Ao olharmos para a primeira leitura de hoje, verificamos que Deus se serve dos acontecimentos normais da vida para nos conduzir e se revelar. Hoje, Ele ilumina as relações entre fé e política porque mostra como Deus se interessa e guia os acontecimentos da história de forma a que tudo seja conduzido ao bem e à felicidade do seu povo. E cada membro do povo de Deus, cada cristão, é, segundo o Evangelho, um cidadão como os outros, com os seus direitos e deveres de cidadania que o levam a colaborar na construção da sociedade civil inclusive através do pagamento dos impostos: “Dar a César o que é de César”. Como referia a Conferência Episcopal Portuguesa “O estado tem direito aos impostos e o dever de os gastar bem, com parcimónia e prudência, assumindo assim uma atitude responsável perante os dinheiros públicos. São dinheiros dos cidadãos, ganhos com esforço e pagos com dor (…). A confiança na economia passa pelo equilíbrio das contas públicas. Tal tarefa, específica do estado, exige a participação de todos os cidadãos, como no-lo recorda a doutrina do Concílio Vaticano II: “Há pessoas que, embora proclamando ideais largos e generosos, continuam a viver, na prática, sem se preocupar com os deveres sociais (…). Um grande número não hesita em subtrair-se, através de subterfúgios e fraudes várias, aos impostos justos e a outras concretizações do que é socialmente devido”. (…) A paz social depende, em grande parte, do desenvolvimento daquilo a que o Santo Padre chama a promoção de uma cultura da solidariedade. Não pagar impostos e outros contributos sociais é defraudar a sociedade, e manifesta ausência dessa cultura solidária e do sentido do bem comum…”[6].
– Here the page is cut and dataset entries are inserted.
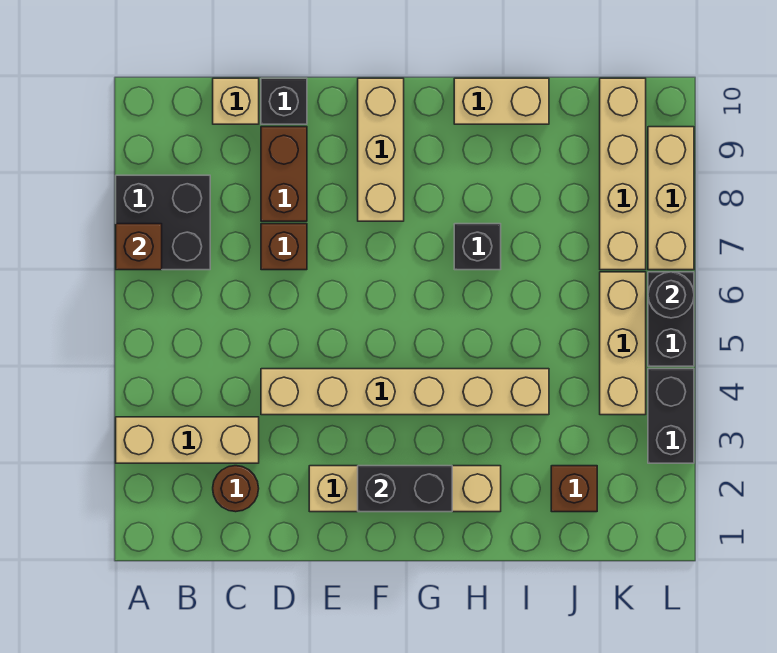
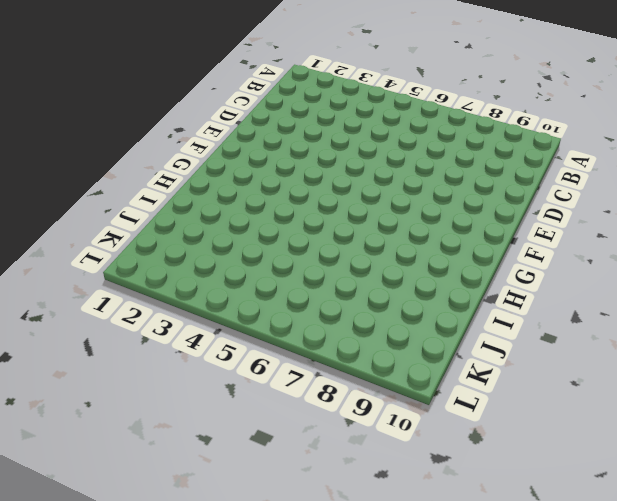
none -> tan 1x3 brick [116,417,259,463]
none -> black 2x2 brick [116,175,210,270]
none -> brown 1x1 round brick [213,466,259,512]

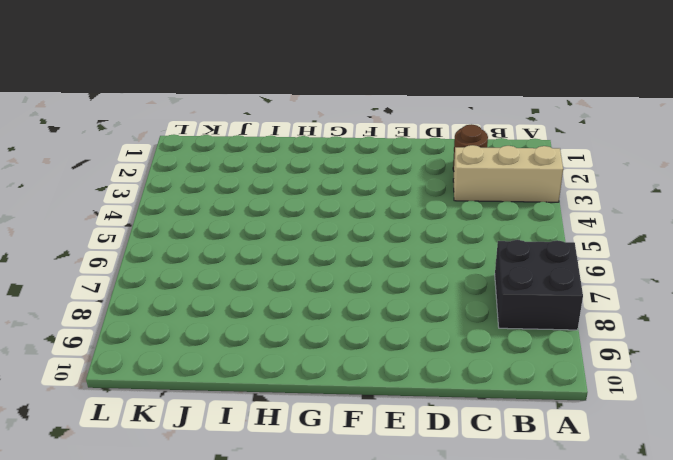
none -> tan 1x1 brick [213,78,259,124]
none -> tan 1x6 brick [261,369,549,415]
none -> brown 1x1 brick [261,224,307,270]

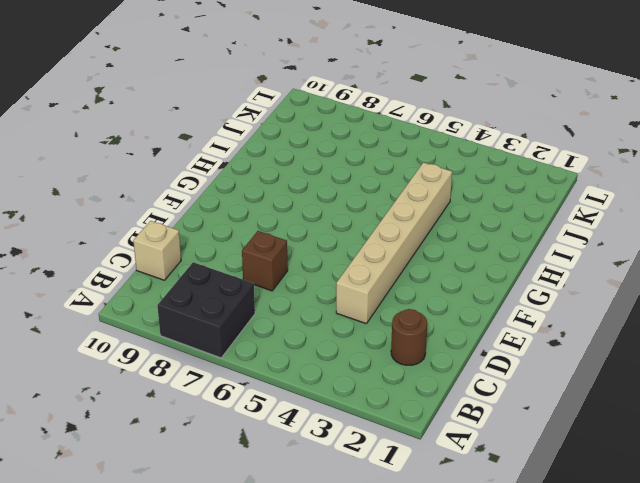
none -> tan 1x3 brick [116,417,259,463]
none -> brown 1x2 brick [261,127,307,221]
none -> black 1x1 brick [261,78,307,124]

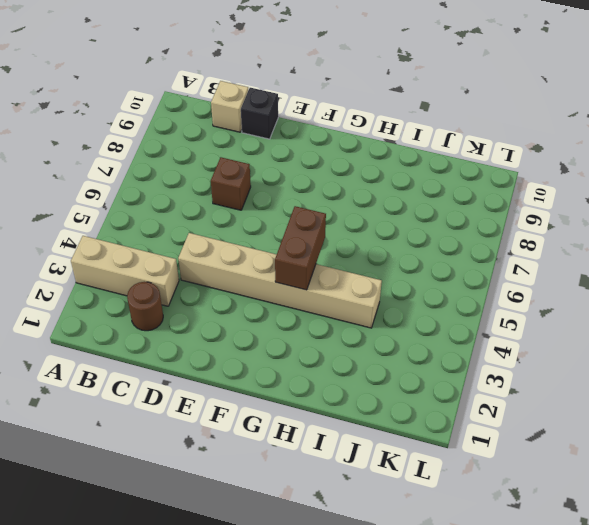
brown 1x2 brick [275,206,326,290] -> brown 1x2 brick moved to [261,127,307,221]
none -> black 2x2 brick [116,175,210,270]
none -> tan 1x4 brick [309,466,501,512]
none -> tan 1x3 brick [358,78,404,221]

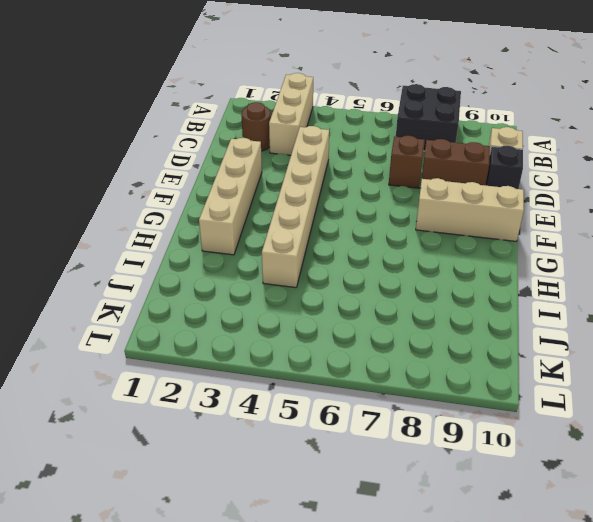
none -> black 1x1 brick [454,224,501,270]
none -> tan 1x2 brick [454,78,549,124]
none -> brown 1x1 brick [551,466,597,512]

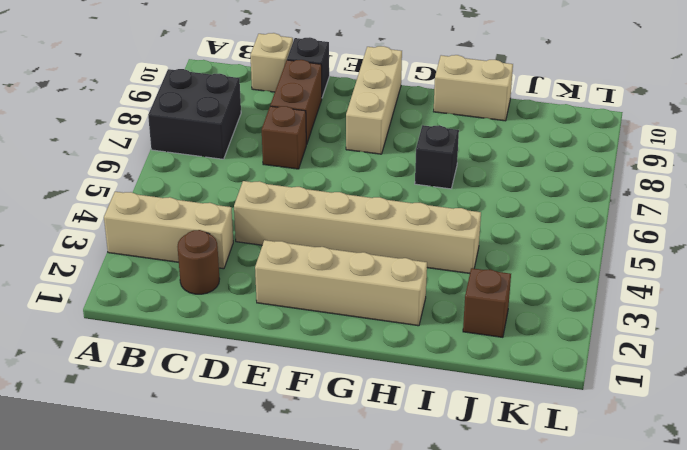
none -> tan 1x3 brick [600,272,646,415]
none -> tan 1x4 brick [600,78,646,270]
none -> black 1x2 brick [648,369,694,463]

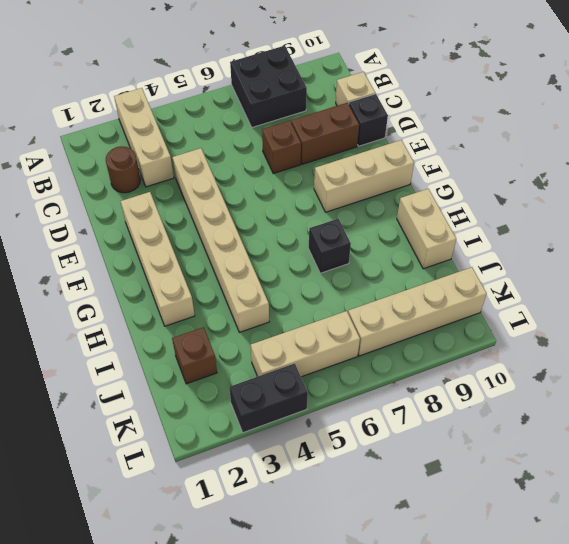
none -> black 1x2 brick [648,272,694,366]
none -> tan 1x3 brick [648,127,694,270]
none -> brown 1x1 brick [116,224,162,270]

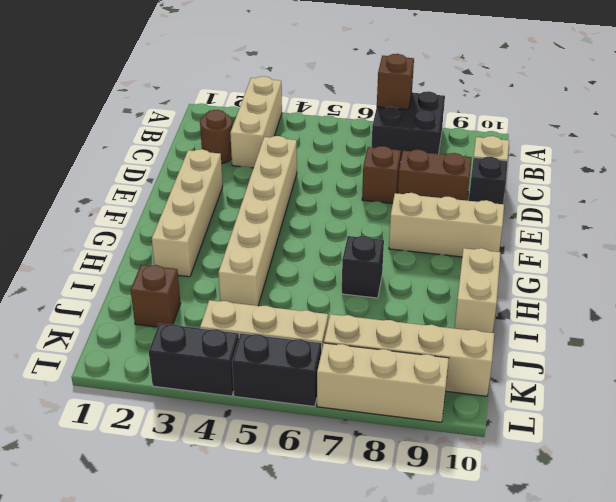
none -> black 1x2 brick [358,466,452,512]
none -> black 1x1 round brick [648,272,694,318]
Só vivendo de consciência tranquila e colaborante, seremos capazes de fazer frutificar em nós a Palavra de Deus, formando comunidades cristãs missionárias e exemplares, animadas pelo Espírito Santo, fortalecidas pela fé, operantes na caridade e caminhando na esperança que não engana, como vivia a comunidade de Tessalónica de quem ouvimos falar na segunda Leitura.

Que São Miguel Arcanjo e Nossa Senhora, Mãe da Igreja, nos protejam.

Que Deus nos ajude e abençoe.

Castelo Branco, 19/10/2008.             

+Antonino Eugénio Fernandes Dias

Bispo de Portalegre-Castelo Branco

 


[1]cf.Bento XVI, Spe salvi,8

[2] Paulo VI, na Exortação Apostólica Evangelii nuntiandi,nº 70

3 D. António Couto, Presidente da Comissão Episcopal das Missões, em entrevista, Missão Hoje, à edição especial da Revista Ecclesia, 14/10/2008

[4] Sal 94

[5] Lineamenta – Vocação e Missão dos leigos na Igreja e no mundo vinte anos depois do Concílio Vaticano II, nºs. 30 e 31

[6] Conferência Episcopal Portuguesa, Carta Pastoral sobre Responsabilidade solidária pelo bem comum, nº 22; ler Fernando Armellini, O Banquete da Palavra, Ano A.